Deuda y desaparecidos fueron los dos peores legados que recibió la democracia argentina. Y hay que decir que al menos eso sirvió para que sus dirigentes y la opinión pública fueran comprendiendo que desde entonces el país necesitaría más del mundo de lo que éste necesitaba de un “modelo” argentino. Alfonsín no tardó en entender lo que ello implicaba, y desde 1985 buscó por todos los medios adaptar su proyecto democratizador a las tendencias modernizadoras y aperturistas que estaban avanzando en el mundo, inspirándose para ello en lo que hacía la socialdemocracia española. Sólo que no encontró mucho eco en los grupos de interés, ni en la oposición, ni siquiera en su propio partido. Todavía era fuerte la creencia de que la autarquía era la solución para los problemas nacionales, que era preferible una buena pelea con el Fondo y Estados Unidos que cualquier arreglo y que la Argentina no arrastraba problemas estructurales irresueltos, sino que, fruto de designios extraños, había sido sometida a malas políticas que artificialmente la habían empobrecido. Debería todavía atravesarse el calvario de la hiperinflación para que esas ideas terminaran de debilitarse, y madurara en su lugar un nuevo consenso. Que había venido forjándose, incluso entre los sindicalistas y políticos peronistas, al calor de los sucesivos fracasos de una economía regulada, cerrada e inflacionaria. Pero que encontró un decisivo respaldo en la simultaneidad con los sucesos que tenían lugar en el bloque soviético.

Nunca una crisis nacional fue tan oportuna como entonces, ni un liderazgo emergente estuvo tan bien provisto, en términos de sus dotes de ubicuidad y adaptabilidad, para sacar provecho de la situación resultante. Con lo bueno y lo malo que podía resultar de ello. Porque si la caída del muro pudo ser leída en el escenario local como la prueba que faltaba sobre los males del estatismo, las economías autárquicas y las trabas a la iniciativa privada, también conllevó la asunción, desde una perspectiva que por momentos adquirió visos de fanatismo ideológico (apenas velado por el discurso del fin de las ideologías), de que “pobres habría siempre”, que el mercado consistía, antes que en instituciones reguladas que aseguraran la competencia, en que el grande se comiera al chico, y que la democracia debía liquidar todo impedimento a que los económicamente exitosos impusieran sus fines y modos de actuar al resto de la sociedad.

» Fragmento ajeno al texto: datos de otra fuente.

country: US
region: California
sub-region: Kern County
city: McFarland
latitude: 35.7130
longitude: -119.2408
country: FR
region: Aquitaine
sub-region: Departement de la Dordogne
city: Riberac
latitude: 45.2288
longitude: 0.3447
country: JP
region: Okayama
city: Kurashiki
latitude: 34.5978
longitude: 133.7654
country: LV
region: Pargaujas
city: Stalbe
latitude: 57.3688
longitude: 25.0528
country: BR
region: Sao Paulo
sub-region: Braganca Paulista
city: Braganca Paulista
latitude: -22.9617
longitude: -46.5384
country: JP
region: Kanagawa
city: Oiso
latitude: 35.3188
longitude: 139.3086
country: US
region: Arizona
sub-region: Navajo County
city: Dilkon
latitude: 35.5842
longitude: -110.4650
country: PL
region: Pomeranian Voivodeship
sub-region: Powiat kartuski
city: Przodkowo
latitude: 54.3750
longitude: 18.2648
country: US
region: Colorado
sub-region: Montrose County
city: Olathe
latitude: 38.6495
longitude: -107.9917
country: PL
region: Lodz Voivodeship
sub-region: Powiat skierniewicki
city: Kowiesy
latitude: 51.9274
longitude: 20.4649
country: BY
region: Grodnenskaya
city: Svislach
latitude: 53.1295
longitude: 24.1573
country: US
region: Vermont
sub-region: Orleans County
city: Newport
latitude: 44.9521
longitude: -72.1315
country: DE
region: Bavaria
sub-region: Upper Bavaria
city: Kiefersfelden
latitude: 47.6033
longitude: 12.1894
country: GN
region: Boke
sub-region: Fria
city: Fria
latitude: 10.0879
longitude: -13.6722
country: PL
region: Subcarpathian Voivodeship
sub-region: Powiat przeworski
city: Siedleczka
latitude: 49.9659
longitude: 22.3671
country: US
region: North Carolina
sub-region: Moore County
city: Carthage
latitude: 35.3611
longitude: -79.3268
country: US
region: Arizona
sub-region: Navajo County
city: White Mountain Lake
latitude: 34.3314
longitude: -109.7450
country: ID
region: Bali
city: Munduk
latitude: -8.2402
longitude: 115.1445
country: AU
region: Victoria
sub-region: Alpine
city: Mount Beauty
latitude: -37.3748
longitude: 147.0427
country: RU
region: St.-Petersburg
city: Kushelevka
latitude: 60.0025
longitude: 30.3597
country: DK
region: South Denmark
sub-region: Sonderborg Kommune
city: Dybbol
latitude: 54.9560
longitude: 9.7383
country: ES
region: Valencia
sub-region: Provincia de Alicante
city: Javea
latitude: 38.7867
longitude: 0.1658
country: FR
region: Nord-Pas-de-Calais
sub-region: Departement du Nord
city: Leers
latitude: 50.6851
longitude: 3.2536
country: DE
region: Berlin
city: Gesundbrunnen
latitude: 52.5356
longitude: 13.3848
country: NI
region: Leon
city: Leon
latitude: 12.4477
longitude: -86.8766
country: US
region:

Con lo que se terminó tirando con el agua sucia del intervensionismo heredado, la misma posibilidad de identificar y defender intereses públicos.

Esta nueva versión del “exceso” y la “particularidad” argentinas bien puede entenderse como fruto de una continuidad dentro del cambio. Porque lo cierto es que si nuestro país lograría presentarse desde 1989 como modelo ejemplar de las reformas de mercado y la modernización capitalista, sería no sólo porque estaba dispuesto a adaptarse a las tendencias imperantes en el mundo, sino a que al hacerlo creía reencontrarse con su “misión histórica”: ser un caso aparte, que gracias a sus exclusivas dotes, y las aun más exclusivas de sus líderes, podría saltearse etapas, abstenerse de replicar el esforzado camino de otras naciones, que habían invertido años y cuantiosos recursos en crear instituciones y bases sólidas para sus economías, e irrumpir rutilante y sorpresivamente en el Primer Mundo. La oferta que hizo en este sentido Carlos Menem resultó demasiado tentadora para ser rechazada, y durante años veló el buen juicio de empresarios, sindicalistas y políticos, tanto peronistas como liberales. Con las consecuencias por todos conocidas.